That picture is so beautiful, and came at a perfect time for me. My dad died almost 12 months ago and yesterday I was really feeling it, like there is no-one now who has my back, who loves me unconditionally and would always be there for me. I felt quite alone, but that print and this “Many unseen forces are interested in you, love you, and work to influence matters for your profound benefit.” have come at just the right moment for me…..surely that is a sign.
cheers Kate
Those little signs from the universe are beautiful, keep listening. X
One of my kids was very in touch with with spirits & his own past life when he was younger. It blew us away when he spoke of seeing his pop sitting on a cloud or when he’d talk about when he was “ the other Isaac. Not the one now but the one I was before”. But he grew out of it. I don’t know why some of us are more open to other parts of the world & ourselves & why sometimes it disappears with age. Like I’ve said before, I take what comforts I can from where I get them. I don’t care if other people don’t believe or think I’m a little woo woo. I know what feels real & that’s all that matters.

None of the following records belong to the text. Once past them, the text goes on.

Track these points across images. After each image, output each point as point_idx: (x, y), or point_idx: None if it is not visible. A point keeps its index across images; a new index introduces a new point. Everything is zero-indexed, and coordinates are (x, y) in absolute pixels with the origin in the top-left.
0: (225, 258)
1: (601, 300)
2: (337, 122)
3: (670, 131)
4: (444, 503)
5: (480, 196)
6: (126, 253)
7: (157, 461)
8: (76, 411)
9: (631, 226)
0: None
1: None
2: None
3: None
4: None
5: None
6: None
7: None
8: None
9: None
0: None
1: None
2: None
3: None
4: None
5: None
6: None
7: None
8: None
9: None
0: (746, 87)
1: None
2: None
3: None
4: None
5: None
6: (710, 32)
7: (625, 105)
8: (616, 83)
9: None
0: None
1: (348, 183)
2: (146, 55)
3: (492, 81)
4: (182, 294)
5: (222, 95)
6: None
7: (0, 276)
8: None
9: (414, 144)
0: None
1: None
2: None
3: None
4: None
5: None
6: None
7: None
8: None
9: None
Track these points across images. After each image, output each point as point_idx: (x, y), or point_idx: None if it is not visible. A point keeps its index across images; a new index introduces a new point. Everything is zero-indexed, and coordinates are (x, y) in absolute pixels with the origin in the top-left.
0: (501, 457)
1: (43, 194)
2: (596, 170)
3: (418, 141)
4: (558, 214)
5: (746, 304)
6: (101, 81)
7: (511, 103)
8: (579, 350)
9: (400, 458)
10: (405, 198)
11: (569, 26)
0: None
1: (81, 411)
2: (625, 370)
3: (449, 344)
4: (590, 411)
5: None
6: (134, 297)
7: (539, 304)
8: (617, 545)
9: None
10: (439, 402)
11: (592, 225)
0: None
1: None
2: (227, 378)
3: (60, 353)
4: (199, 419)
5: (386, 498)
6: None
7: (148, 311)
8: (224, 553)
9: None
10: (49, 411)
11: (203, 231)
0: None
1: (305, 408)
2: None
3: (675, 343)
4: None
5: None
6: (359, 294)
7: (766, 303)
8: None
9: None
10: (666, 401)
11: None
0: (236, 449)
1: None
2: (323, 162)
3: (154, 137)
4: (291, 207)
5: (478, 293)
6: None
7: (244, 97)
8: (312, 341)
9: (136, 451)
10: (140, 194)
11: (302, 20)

Beth, as a long-time lawyer, as a skeptic, as an analytical person who has no prescribed religion, this still resonates with me- largely because I have held onto dear loved ones as they took their last breath, as I told them that I would look after their loved ones for them always, and that we would all remember them not as they lay here now, but at their most vivacious and amazing selves. There is an undeniable sense of other when you are so close to death and dying. As if life is momentarily paused and those who have come before you are all there, to witness this loss- to hold you up and prepare you for all that is to come. This is where I find the strength to kiss and hold onto the lifeless bodies of my loved ones. To prepare them for their final journey to who knows where. To prepare those still here for the hardest yards of grief- and to prepare myself for that overwhelming sense of loss that can feel so senseless and unfair at times.
When my grandma died, I was there again to hold her and love her. When I was preparing food for her 40 day memorial service and making filling for spanakopita in a wok to feed the hundreds who I knew would come again to pay their respects- I spoke to her- our loud in that moment- is she not laughing that I am making this traditional dish in a huge wok? How I missed her laugh and her smartass comments about how I make it. And in that moment I felt her, and was heartbroken by the phone ringing to sully that moment. The phone rang out and set off the answering machine. They hung up/ left no message. But inexplicably- the machine rewound and began to play and old message: “ Annamaria mou, it’s Yiayia (grandma) agapi mou (my love). I miss you. You didn’t call yesterday so I am checking everything is ok.” And just like that – her voice, her love, my grief, the loss, the heartache at not ever again being able to pick up the phone and call her from the car on my way home overwhelmed me. Just like that, a sign from beyond that we loved each other. That we missed each other before she was ever gone. And she will protect me always.
Yes, all the signs are there for comfort….when my Mum died I saw white feathers reminding me of her but especially when I needed the reminder…like the day my daughter opened he doors of her boutique, my Mum loved fashion, there she was…a white feather on the doorstep….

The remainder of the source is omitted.